Welcome to the A to Z challenge. Over April, I've looked at attributes and the journey of complex villains. Today, I want to look at practices we find among the greats.
- Plan. Like chess masters, they are several steps ahead of the protagonists. Great villains make for great heroes/heroines.
- Have a vision of the future. Its usually dark, and replaces our version of utopia with his/her vision of dystopia, but they 'know' just how the world should look.
- Develop a brand or reputation, using fear as well as the promise of riches to control others, without having to lift a finger.
Looking at President Snow from the Hunger Games, we see them all.
- Snow was a master manipulator, playing the long game. In his younger days, he poisoned his allies, anticipating they would one day be his foes and carried the threat of poison to keep his allies and foes under thumb. He changed the rules when needed to throw others off their game. For example, he implemented the Quarter Quell to try and harness Katniss' rising popularity and quench the growing thirst for rebellion.
- He obsessed with maintaining the dystopian vision of Panem in which the capitol kept the districts underfoot through the Hunger Games, tribute and terror. The capital is cloaked a cynical display of color and culture of elite privilege as the rest of the country starves.

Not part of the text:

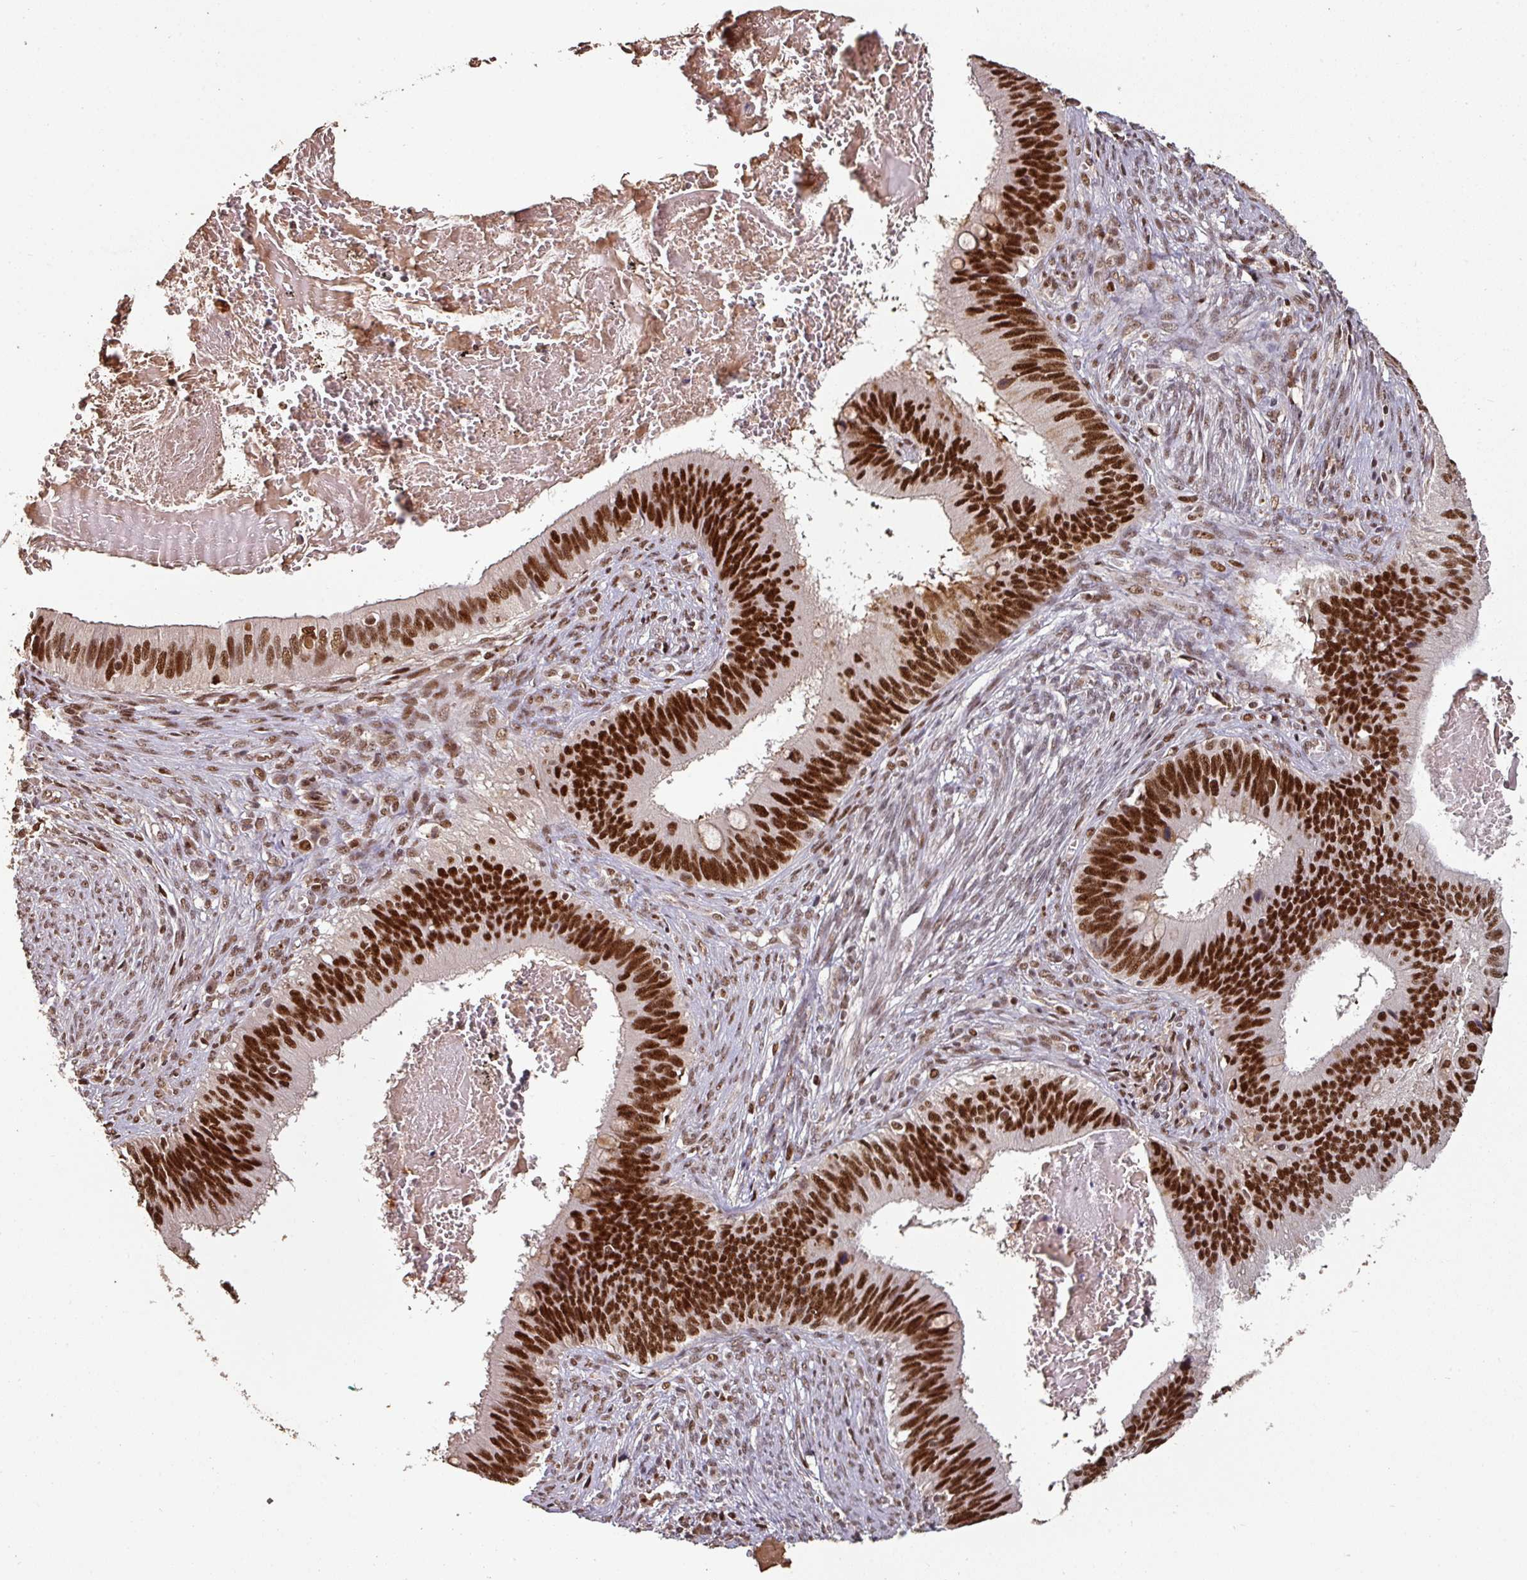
{"staining": {"intensity": "strong", "quantity": ">75%", "location": "nuclear"}, "tissue": "cervical cancer", "cell_type": "Tumor cells", "image_type": "cancer", "snomed": [{"axis": "morphology", "description": "Adenocarcinoma, NOS"}, {"axis": "topography", "description": "Cervix"}], "caption": "An IHC image of tumor tissue is shown. Protein staining in brown labels strong nuclear positivity in cervical adenocarcinoma within tumor cells.", "gene": "POLD1", "patient": {"sex": "female", "age": 42}}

- Snow, like many dictators, has his army that he ruthlessly wields in the districts and, as noted above, has a reputation for using poison to control his cronies. His brand, the white rose, gives his evil a veil of civility. His use of the media and cult of celebrity further hides the rot of his world under glitz and glamour. As he steps up his game, he forces Katniss and her allies to up theirs to the point of creating foes, like President Coin, who come to reflect his evil in the battle to defeat him.
What other practices do you find common among villains great?